◆ Source extract ◆
• • • •
4. I feel guilty about getting my coworker’s job after they were let go
I was offered my coworker’s job the day after they were let go, and I don’t know how to feel about it. I feel guilty but I also really wanted this promotion. I don’t know how I feel about my boss firing him and hiring me in the span of about 12 hours.
Do you have any advice?
It can be weird to feel like you’re benefiting by someone else’s misfortune, but that’s not the right way to look at it! Your coworker presumably was going to be let go regardless and there are all kinds of things that could have been happening behind the scenes, including your coworker simply not being suited for the work after having been given opportunities to improve. You’re not required to turn down a promotion on principle or out of solidarity with someone else.
Realistically, you might not be able to logic your way out of feeling weird about it for a while because that’s how minds work, but if it helps, you’re not wrong to accept the promotion, regardless of the reasons it was available. (I would have a different answer if you, like, set them up unfairly in some way, but I’m assuming that didn’t happen.)
5. We can’t request accommodations until after planned surgeries are over
A few years ago, I had orthopedic surgery. It was scheduled a few weeks in advance and I knew after the surgery I’d be in a brace for a period of weeks, with requirements to ice frequently and physical therapy exercises multiple times per day. I was given restrictions on how far I could walk and what I could lift. I stayed with my parents during this time because I needed a lot of help as I rebuilt the muscle. In advance of the surgery, I requested a temporary accommodation under the ADA to work remotely the entire time I was in the brace. I received a letter from HR saying my request did not fall under the ADA as it was temporary, but nevertheless they supported allowing me to work from home, and my request was granted for the specified date range. My letter was very specific that if anything changed, I had to submit new paperwork and go through a new approval process.
A work friend of mine is now having a similar procedure and asked me how to submit the paperwork to work remotely as she recovers; she said she already talked to her boss, who was fully supportive and just asked her to make the accommodation official. Turns out, our HR department has now changed the policy so that an accommodation can’t even be requested until after surgery because “how can your doctor know what you will need?” and “you won’t need the accommodation until after the surgery.” Both of our procedures were relatively predictable (e.g. you’ll be in a brace for 4-6 weeks and physical therapy will likely last X months) and my friend isn’t requesting the accommodation start until the day of her surgery. HR has also told her they need to decide if her post-surgical medications preclude her working. Again, the post-surgical protocol across these procedures are pretty standard and no one is on very heavy painkillers and certainly not more than a week or so. Our work involves typical office computer work, and public-facing work is pretty minimal and scheduled in advance.
My guess is this new policy falls into the category of “crappy but legal” to make someone worry about submitting paperwork for an accommodation as they try to recover from surgery. But I’m very curious to get your reaction to this.
This is ridiculous, and it’s probably legal. Ideally she can get all the paperwork together and ready to go before her surgery and have her boss file it for her the day of, but there’s no reason it should need to be done that way, and they’re just creating more headaches and stress for employees at the exact moment they’re least equipped to deal with it. Any chance your managers want to band together and push back?
• • • •
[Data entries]
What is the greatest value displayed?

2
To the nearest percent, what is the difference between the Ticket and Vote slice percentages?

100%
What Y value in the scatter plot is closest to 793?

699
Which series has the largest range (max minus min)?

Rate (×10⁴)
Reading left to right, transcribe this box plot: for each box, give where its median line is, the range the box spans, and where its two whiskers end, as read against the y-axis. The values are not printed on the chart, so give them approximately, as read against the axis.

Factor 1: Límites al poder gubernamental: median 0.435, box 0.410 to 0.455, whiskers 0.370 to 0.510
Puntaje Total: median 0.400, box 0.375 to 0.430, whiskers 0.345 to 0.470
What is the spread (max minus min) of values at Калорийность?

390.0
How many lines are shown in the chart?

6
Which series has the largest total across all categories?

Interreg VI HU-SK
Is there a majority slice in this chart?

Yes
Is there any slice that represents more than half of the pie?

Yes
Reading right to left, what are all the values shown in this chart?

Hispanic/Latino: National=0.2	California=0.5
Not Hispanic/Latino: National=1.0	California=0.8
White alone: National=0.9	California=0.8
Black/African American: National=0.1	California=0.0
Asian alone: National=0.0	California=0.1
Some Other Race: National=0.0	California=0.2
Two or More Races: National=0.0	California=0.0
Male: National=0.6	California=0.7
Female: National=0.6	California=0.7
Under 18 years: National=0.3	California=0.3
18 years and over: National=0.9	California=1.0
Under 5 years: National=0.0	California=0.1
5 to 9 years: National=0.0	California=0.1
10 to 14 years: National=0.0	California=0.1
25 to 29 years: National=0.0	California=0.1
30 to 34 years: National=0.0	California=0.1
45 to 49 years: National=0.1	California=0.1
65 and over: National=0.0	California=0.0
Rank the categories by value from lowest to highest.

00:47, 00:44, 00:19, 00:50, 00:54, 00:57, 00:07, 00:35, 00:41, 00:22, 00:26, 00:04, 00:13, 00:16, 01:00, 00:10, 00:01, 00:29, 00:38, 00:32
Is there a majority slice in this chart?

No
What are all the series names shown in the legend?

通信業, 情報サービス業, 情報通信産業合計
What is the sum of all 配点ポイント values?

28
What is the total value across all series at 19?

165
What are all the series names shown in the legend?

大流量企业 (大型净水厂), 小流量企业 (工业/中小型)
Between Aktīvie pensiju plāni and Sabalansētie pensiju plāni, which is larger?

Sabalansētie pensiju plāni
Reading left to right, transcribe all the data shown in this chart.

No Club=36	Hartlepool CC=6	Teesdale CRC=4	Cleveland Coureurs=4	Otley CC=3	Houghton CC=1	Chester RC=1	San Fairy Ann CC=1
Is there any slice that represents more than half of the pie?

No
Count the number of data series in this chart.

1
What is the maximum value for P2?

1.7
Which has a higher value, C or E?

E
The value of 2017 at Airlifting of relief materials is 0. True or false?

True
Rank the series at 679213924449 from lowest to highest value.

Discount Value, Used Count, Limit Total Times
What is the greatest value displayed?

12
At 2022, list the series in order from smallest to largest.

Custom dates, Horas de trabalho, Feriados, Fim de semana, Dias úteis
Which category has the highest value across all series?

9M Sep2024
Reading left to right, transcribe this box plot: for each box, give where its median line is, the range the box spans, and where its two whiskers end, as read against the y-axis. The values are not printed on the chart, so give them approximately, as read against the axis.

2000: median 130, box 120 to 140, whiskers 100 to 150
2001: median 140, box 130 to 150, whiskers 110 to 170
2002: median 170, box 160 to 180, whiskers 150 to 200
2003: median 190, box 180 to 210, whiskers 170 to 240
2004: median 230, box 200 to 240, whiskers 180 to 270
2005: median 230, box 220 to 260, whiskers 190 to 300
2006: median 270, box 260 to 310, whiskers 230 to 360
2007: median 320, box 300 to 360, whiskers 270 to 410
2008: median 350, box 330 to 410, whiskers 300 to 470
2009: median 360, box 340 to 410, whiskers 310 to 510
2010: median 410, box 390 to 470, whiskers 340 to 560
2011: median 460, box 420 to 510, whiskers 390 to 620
• • • •
◆ Work item ◆
Write out the stretch of the advice column from "It can be weird" through "that didn’t happen.)" again, switching "promotion" to "new role". These items have no connection to the advice column.

◆ Solution for this exercise ◆
It can be weird to feel like you’re benefiting by someone else’s misfortune, but that’s not the right way to look at it! Your coworker presumably was going to be let go regardless and there are all kinds of things that could have been happening behind the scenes, including your coworker simply not being suited for the work after having been given opportunities to improve. You’re not required to turn down a new role on principle or out of solidarity with someone else.
Realistically, you might not be able to logic your way out of feeling weird about it for a while because that’s how minds work, but if it helps, you’re not wrong to accept the new role, regardless of the reasons it was available. (I would have a different answer if you, like, set them up unfairly in some way, but I’m assuming that didn’t happen.)